Vielleicht fühlen Sie sich gegenwärtig unter Wert verkauft. Vielleicht bedrückt Sie Ihre bescheidene Rolle im Geschäft. Vielleicht bedrängt Sie Ihr nutzloses Dasein im Heim. Vielleicht leiden Sie daran, dass Sie mit 25 oder 30 total übrig sind. Hören Sie, bei Gott sind Sie nie übrig. Bei Gott sind Sie nie nutzlos. Bei Gott sind Sie nie unter Wert verkauft. Er will Sie als lebendigen Baustein in sein Haus einfügen. Ohne Sie hat der Missionsbund ein Loch. Dabei werden Sie merken, dass Sie von andern getragen werden, die allesamt vom Grund- und Eck­stein Jesus Christus getragen sind. Und dabei werden Sie spüren, dass Sie andere tragen können und fähig werden, andere, auch Ge­meinden und Missionen, mitzutragen. Der lebendige Stein wird zum Baustein.

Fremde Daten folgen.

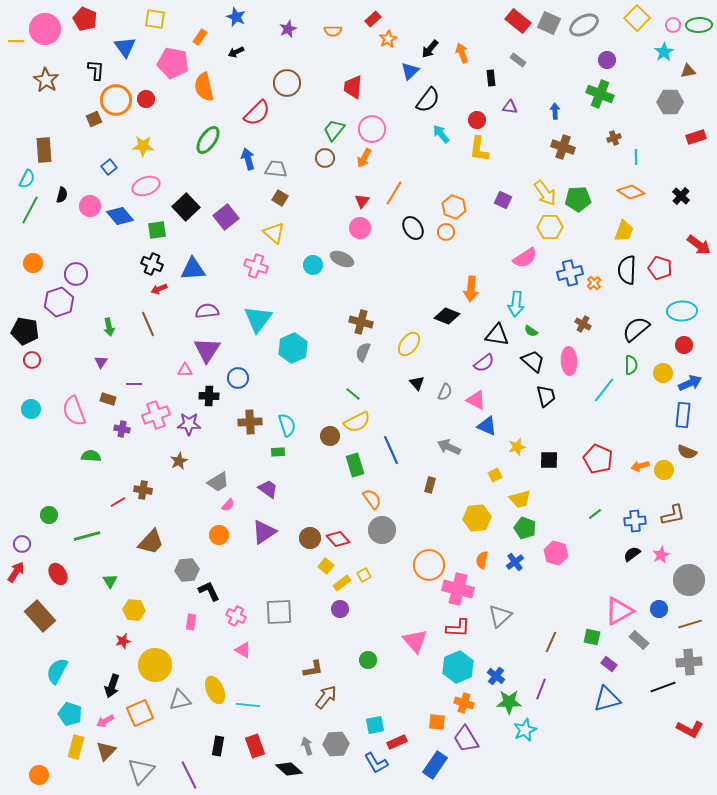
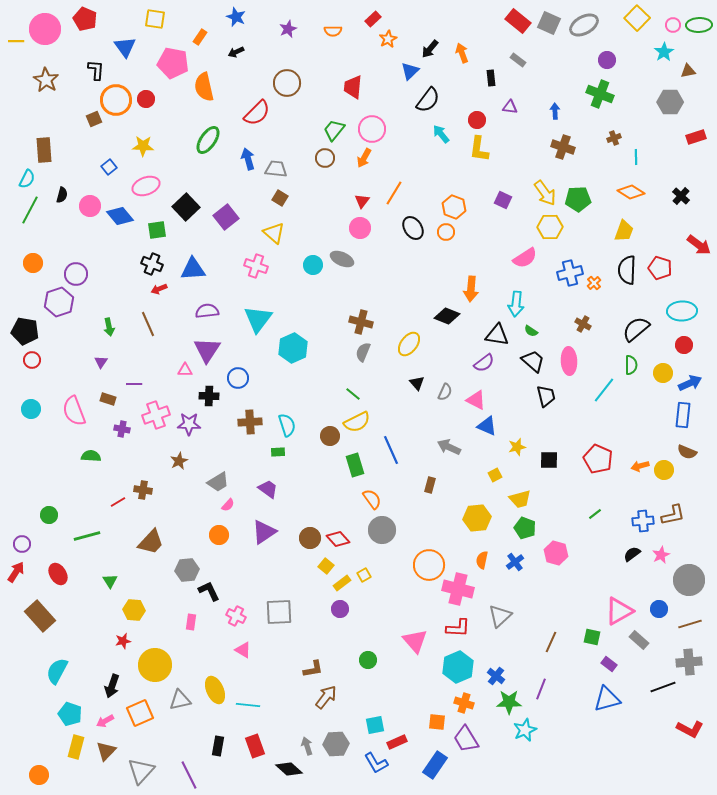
blue cross at (635, 521): moved 8 px right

3. Der lebendige Stein bleibt ein Schmuckstein …

… auch wenn er jetzt zum Ensemble vieler Bausteine gehört. Erlauben Sie mir ein letztes Mal die Schwäbische Alb zu erwähnen. Sie hat ja nicht nur Felsen, Geröllhalden und Steinbrüche zu bieten, sondern auch Dörfer und Städtchen und Klöster, zum Beispiel Zwiefalten. Wenn Sie bei Ihrem nächsten Sonntagsausflug zum Bodensee nicht über die Autobahn, sondern über die Alb fahren, dann steigen Sie doch einmal dort aus und besichtigen das Benediktinerkloster. Dann schauen Sie sich einmal die Steine der ehrwürdigen Kirche aus dem 18. Jahrhundert genau an. Immer wieder werden Sie Steinmetzzeichen entdecken, mit denen einst der Meister sein Werk unverwechselbar gemacht hat. Der so gezeichnete Baustein ist damit nicht zum Baumaterial verkommen, sondern ein Schmuckstein geblieben.

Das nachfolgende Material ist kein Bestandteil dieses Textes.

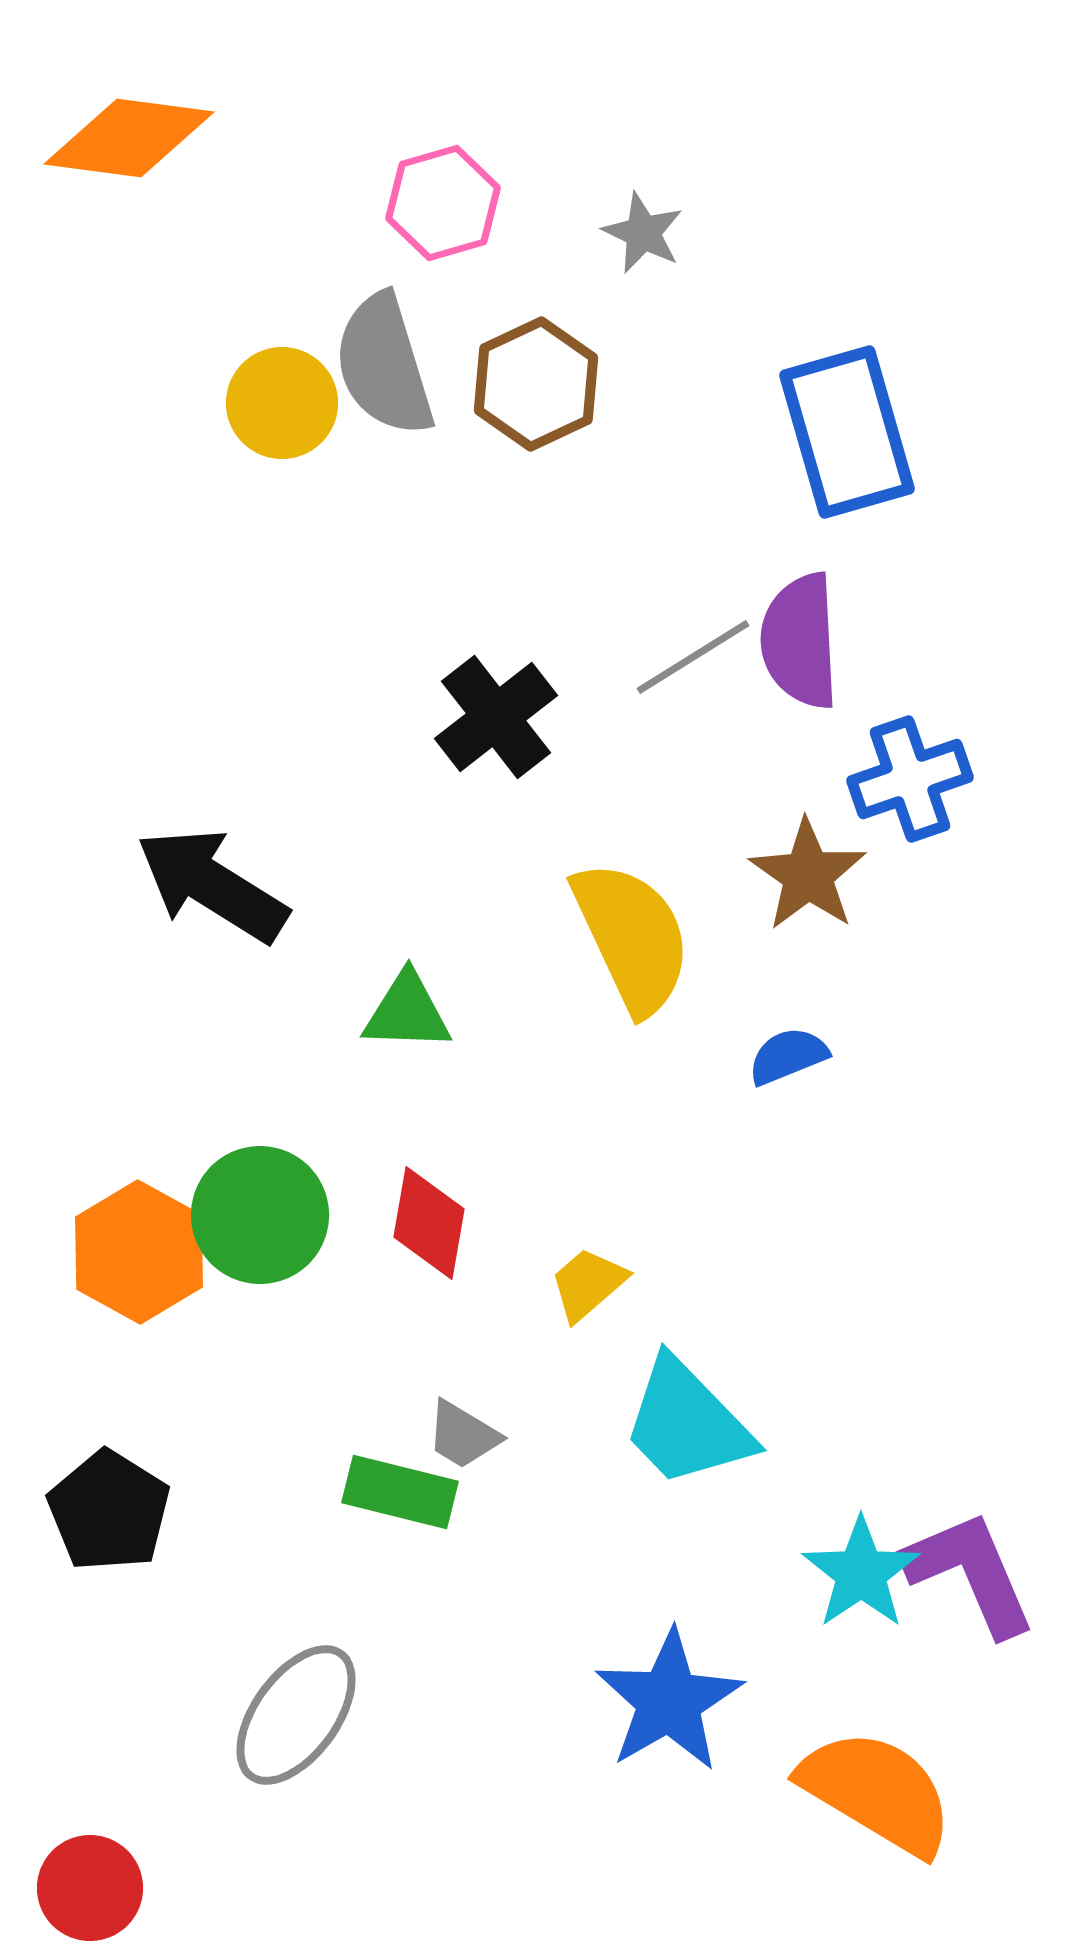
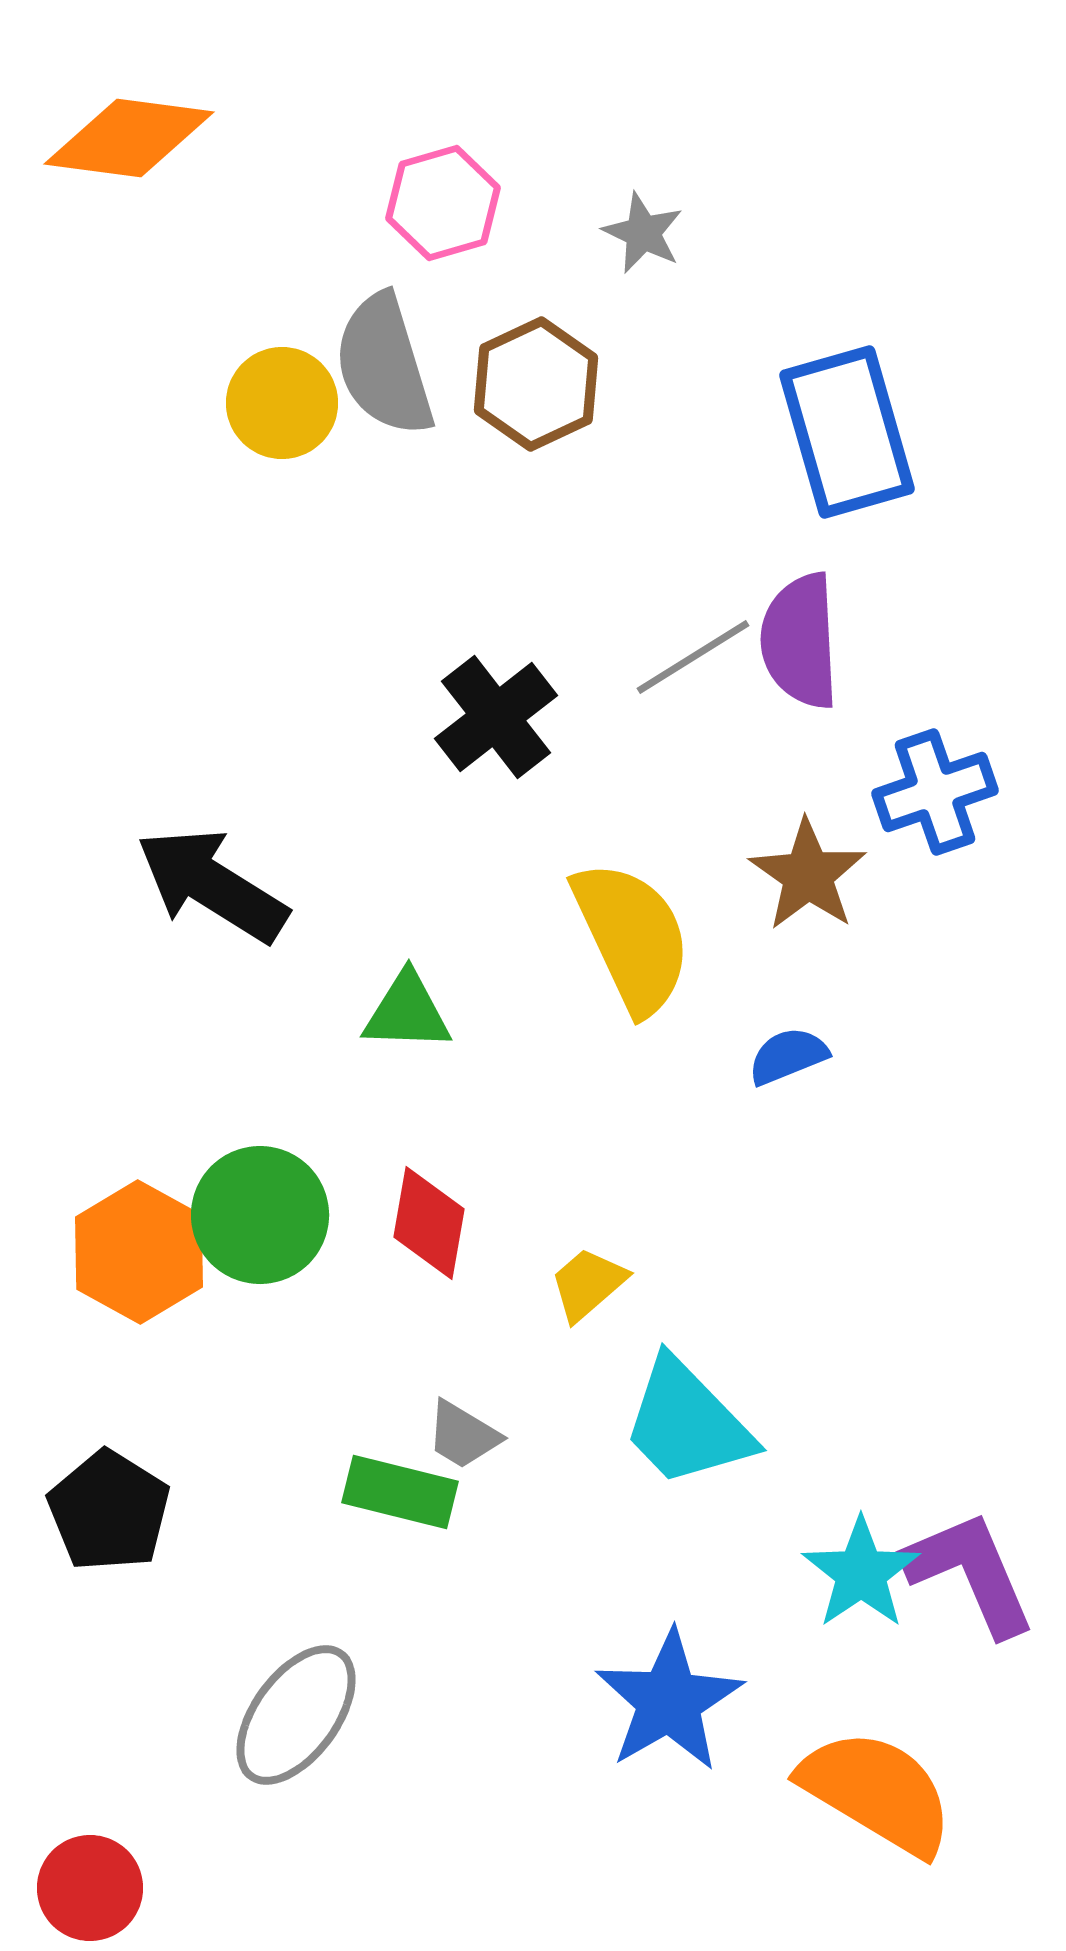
blue cross: moved 25 px right, 13 px down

Liebe Freunde, im Ensemble von Gottes Gemeindehaus verlieren wir nicht an Profil. Keiner wird zur fortlaufenden Nummer, zum gleichförmigen Brocken, zum völlig unbeachteten Bau­material, so wie es schon einmal in der Antike gewesen ist. Ganze Sklavenheere wurden verschlissen, als vor den Toren Kairos die Pharaonengräber als Pyramiden hochgezogen wurden. Der Apostel unterstreicht den unverlierbaren Wert des Einzelnen. So wichtig ist jeder, dass der Meister höchstpersönlich seine Leute mit dem Steinmetzzeichen unverwechselbar gemacht hat. Es sieht aus wie eine Krone. Petrus weiß um seine Bedeutung. Auserwählt seid ihr, das auserwählte Geschlecht. Königlich seid ihr, eine königliche Priesterschaft. Heilig seid ihr, das heilige Volk sein Eigentum. Auch im Laufe eines langen Lebens verwittert diese Krone nicht. Da mögen wir von Sorgen gezeichnet sein, die uns ins Gesicht geschrieben sind. Die Krone zeichnet stärker. Da mögen wir von Krankheiten gezeichnet sein, die uns ganz tief beugen. Die Krone zeichnet stärker. Da mögen wir vom Alter gezeichnet sein, das uns jede Lebenskraft gebrochen hat. Die Krone zeichnet stärker. Das Steinmetzzeichen Gottes bleibt unübersehbar: auserwählt, königlich, heilig. Das ist unser Schmuck. Das ist unsere Krone. Halte, was du hast, dass niemand deine Krone nehme.

Liebe Gemeinde: “Flaute auf dem Baumarkt”, hieß es gestern in der Zeitung. In der Bibel liest sich’s anders: Konjunktur auf Gottes Bau. Gott baut, deshalb baut euch ein. Amen.